The government refuted the Congress’ charge that Jammu and Kashmir was disturbed because of the PDP-BJP coalition government failed to handle the situation, and blamed Pakistan as the “sole reason” and sponsor for the violence.
“To think that because BJP-PDP coalition is ruling there and that’s why there is this problem, is not correct,” finance minister Arun Jaitley said during a debate in the Rajya Sabha. “Pakistan never reconciled the fact that Jammu and Kashmir is an integral part of India,” he said, adding that it was the sole reason for unrest in the hilly state.
Violent protests have rocked Kashmir since July 9 following the killing of Hizbul Mujahideen militant Burhan Wani and two of his associates in an encounter with security forces. In the ensuing clashes with security forces, 39 people including a cop have been killed, while nearly 3,200 people including 1,500 security force personnel have been injured.
On Monday, home minister Rajnath told the Rajya Sabha: “Whatever is happening in Pakistan is totally Pakistan-sponsored. The name of the nation is Pakistan but their actions are na-Pak (impure).”
Singh said the central government ordered the security forces in Jammu and Kashmir to exercise maximum restraint while tackling the angry mobs that took to streets following Wani’s killing. “Forces were directed to use non-lethal weapons in case of violence,” he added.
Responding to Leader of Opposition Ghulam Nabi Azad on the issue earlier, Jaitley defended security forces for their action against separatists and terrorists, saying no sovereign country can allow attacks on its forces and interests, but however, accepted that excessive use of force should be avoided.
The ministers’ remarks came after Opposition parties, cutting across political lines, slammed the Centre over excessive use of force in Jammu and Kashmir, saying bullets can’t bring a solution to the current unrest in Kashmir.
During the discussion on the latest Kashmir crisis in the Rajya Sabha, the Opposition also urged the government to immediately start a dialogue process with the Kashmiri people.
Congress leader Karan Singh said: “I have spent 70 years watching developments in J&K. This time, there has been unprecedented outburst of anger and frustration. If young people are blinded, our people are blinded. If we say they are part of India, then India must share their pain.”
Samajwadi Party leader Naresh Agarwal asked the government to understand the sentiments of the Kashmiri people. “You can’t stop a revolt with the guns. Our leader Mulayam Singh Yadav has said if you go on a war against Pakistan, we will stand by you. But if there is a need to change policy, you have to do it with a brave heart,” Agarwal said.
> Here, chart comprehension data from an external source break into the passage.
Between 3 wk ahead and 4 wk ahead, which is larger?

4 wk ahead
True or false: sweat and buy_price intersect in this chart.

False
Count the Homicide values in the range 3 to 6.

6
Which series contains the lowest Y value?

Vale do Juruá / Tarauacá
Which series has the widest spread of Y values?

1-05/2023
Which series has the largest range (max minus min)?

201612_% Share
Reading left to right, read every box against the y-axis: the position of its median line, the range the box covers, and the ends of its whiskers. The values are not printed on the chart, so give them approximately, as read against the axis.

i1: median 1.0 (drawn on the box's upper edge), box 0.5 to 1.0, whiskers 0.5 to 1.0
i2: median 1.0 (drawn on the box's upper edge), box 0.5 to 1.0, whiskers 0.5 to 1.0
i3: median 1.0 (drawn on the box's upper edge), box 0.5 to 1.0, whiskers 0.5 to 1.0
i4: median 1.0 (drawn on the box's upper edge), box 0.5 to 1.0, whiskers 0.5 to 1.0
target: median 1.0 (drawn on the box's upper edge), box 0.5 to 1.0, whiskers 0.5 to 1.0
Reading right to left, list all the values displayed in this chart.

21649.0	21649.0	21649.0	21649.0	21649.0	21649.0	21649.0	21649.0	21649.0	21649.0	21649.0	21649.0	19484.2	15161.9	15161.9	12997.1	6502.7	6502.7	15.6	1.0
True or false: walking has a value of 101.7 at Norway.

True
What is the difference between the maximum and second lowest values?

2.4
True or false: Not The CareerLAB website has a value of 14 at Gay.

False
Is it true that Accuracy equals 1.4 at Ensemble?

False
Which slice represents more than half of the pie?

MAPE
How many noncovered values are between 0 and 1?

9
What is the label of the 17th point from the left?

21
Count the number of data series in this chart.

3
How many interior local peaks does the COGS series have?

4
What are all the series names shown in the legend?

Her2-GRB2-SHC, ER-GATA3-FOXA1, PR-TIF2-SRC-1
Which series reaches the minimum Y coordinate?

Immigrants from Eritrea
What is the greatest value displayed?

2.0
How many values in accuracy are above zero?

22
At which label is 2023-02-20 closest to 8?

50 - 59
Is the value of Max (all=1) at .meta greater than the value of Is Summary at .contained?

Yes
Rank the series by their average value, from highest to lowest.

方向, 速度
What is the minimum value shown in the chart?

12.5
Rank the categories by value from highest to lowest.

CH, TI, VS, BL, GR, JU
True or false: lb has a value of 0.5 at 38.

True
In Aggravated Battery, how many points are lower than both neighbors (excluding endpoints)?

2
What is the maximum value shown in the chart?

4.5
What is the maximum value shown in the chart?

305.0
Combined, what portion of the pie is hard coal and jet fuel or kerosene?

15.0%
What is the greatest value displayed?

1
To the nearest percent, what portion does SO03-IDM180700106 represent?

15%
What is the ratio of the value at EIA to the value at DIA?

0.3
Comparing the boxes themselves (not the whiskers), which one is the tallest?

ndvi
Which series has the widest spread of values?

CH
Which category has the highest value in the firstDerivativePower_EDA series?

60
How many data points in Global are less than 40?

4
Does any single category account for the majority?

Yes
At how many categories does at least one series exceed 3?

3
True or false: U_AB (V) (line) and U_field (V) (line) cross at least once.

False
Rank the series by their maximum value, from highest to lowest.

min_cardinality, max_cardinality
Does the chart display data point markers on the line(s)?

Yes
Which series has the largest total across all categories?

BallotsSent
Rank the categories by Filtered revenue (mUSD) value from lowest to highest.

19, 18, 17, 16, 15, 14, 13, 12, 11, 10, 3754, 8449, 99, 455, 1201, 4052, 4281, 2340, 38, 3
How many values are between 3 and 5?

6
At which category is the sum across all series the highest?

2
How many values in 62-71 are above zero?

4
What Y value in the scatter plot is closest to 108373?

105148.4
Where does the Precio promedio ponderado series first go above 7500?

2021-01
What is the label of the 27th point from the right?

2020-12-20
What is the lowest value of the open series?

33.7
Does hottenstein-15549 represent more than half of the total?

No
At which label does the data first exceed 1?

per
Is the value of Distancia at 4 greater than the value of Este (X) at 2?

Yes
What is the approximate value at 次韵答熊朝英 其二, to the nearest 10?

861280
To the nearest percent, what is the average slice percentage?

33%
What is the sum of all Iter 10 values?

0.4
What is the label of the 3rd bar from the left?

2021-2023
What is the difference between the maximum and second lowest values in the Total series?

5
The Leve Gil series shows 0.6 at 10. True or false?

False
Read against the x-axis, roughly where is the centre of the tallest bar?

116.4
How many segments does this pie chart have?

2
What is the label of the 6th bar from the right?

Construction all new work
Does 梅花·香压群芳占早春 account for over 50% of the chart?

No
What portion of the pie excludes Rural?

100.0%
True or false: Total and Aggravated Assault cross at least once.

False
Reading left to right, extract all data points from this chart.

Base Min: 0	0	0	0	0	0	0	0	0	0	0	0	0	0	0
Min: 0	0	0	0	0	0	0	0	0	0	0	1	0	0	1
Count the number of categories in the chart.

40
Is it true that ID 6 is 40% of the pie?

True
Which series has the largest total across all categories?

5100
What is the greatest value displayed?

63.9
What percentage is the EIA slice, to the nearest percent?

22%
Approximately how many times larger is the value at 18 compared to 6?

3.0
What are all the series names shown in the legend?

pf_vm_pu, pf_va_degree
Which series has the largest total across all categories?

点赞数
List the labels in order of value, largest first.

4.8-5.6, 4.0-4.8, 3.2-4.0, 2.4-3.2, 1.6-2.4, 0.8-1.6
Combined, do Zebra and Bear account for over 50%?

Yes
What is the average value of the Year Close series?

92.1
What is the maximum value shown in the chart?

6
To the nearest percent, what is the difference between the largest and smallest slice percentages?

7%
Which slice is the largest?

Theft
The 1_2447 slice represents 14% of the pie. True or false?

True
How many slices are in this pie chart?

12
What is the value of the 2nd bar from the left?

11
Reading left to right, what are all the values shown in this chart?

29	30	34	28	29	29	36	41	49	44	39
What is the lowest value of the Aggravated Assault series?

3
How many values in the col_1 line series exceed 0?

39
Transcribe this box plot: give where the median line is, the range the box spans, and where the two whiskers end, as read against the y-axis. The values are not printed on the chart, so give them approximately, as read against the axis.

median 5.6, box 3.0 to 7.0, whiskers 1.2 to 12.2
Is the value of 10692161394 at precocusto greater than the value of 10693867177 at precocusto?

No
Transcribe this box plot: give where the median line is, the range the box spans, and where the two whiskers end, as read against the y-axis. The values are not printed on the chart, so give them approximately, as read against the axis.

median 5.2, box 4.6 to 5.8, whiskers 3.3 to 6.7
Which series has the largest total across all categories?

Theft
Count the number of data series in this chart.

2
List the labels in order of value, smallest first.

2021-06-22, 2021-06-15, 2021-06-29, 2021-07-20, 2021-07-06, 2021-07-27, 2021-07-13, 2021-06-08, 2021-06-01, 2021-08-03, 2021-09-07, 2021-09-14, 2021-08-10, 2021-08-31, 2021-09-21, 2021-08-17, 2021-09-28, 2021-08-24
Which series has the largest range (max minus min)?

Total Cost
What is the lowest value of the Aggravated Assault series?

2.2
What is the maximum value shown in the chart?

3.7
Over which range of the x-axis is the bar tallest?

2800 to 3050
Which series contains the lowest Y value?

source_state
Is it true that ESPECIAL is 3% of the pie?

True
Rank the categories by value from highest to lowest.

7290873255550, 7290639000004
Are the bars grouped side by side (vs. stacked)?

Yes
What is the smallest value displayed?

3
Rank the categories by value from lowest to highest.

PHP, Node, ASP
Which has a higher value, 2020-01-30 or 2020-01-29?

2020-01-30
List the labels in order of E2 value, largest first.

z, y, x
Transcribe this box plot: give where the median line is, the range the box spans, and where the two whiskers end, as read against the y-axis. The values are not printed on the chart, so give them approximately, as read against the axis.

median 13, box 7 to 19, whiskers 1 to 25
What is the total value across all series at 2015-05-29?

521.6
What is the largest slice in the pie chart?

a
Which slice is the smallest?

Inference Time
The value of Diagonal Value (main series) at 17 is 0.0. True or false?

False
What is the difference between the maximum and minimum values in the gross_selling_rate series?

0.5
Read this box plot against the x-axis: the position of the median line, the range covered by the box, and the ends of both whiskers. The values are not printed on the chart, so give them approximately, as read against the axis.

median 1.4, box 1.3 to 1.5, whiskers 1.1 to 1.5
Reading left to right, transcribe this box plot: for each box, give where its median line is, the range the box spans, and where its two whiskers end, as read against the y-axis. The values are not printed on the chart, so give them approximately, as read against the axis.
One by one, the Opposition leaders slammed the government over its handling of the Kashmir situation and questioned why it was not following the political process the Atal Bihari Vajpayee government started.
JD(U) leader Sharad Yadav said: “In Atalji’s government there was a political effort. Why is there so much difference between Vajpayee’s government and this government?”
CPI(M) general secretary Sitaram Yechury also reminded the government about the Vajpayee government’s approach. “Narasimha Rao had said that sky is the limit for autonomy. Vajpayee spoke about humanity. Where is that humanity?”
The Left leader also took potshots at the government over its flip-flop on the Pakistan policy. “Sometimes we speak about 56-inch chest, and sometimes, we fly down to Pakistan to taste biriyani,” Yechury said, referring to Prime Minister Narendra Modi’s unscheduled visit to Lahore to meet Pakistani Prime Minister Nawaz Sharif.
While all parties assured the government of their support and stressed on the need for security forces, they also expressed concern over the use of excessive force in the Valley during the last two weeks.
“Kashmir is not about its soil, it is all about the soul of Kashmir. I urge the government to please protect the soul of Kashmir even when there is a need for hard policing,” Trinamool Congress’s Derek o’Brien said.
BJD, CPI(M) and other parties also asked the government to probe into allegations of excessive use of force.
“Leader of Opposition, Ghulam Nabi Azad talked of use of disproportionate force. The government must look into it. The youth and intelligentsia are alienated. It is unrealistic to simply blame everything on foreign hand. We are facing a serious problem of trust deficit. There is a need to introspect,” Karan Singh urged.
Yechury recalled how the government called all-party meetings on earlier occasions during crisis in Kashmir. Sharad Yadav told the government not to wait for an all-party meet, but take a decision to defuse the Kashmir issue immediately. SP, BSP and AIADMK asked the government to start the dialogue process.
AIADMK’s Vijita and CPI(M)’s Yechury also accused the government of failing to fulfill promises made to Kashmiri people.
“Give them more education and employment opportunities. Common people are affected because of militant activities. The government must take constructive measure to restore peace,” the AIADMK leader said.